_Exercise description_. From top to bottom, print the listing word for word and skip any pictures it contains.
##########
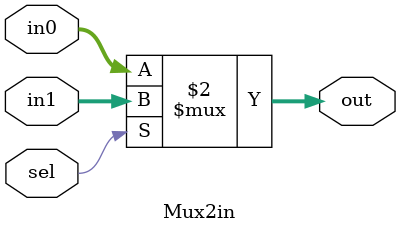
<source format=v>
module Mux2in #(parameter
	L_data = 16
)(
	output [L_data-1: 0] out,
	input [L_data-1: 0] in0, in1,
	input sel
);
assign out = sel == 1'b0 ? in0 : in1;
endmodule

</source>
##########
_Result of this task_.
<source format=v>
module Mux2in #(parameter
	L_data = 16
)(
	output [L_data-1: 0] out,
	input [L_data-1: 0] in0, in1,
	input sel
);
assign out = sel == 1'b0 ? in0 : in1;
endmodule

</source>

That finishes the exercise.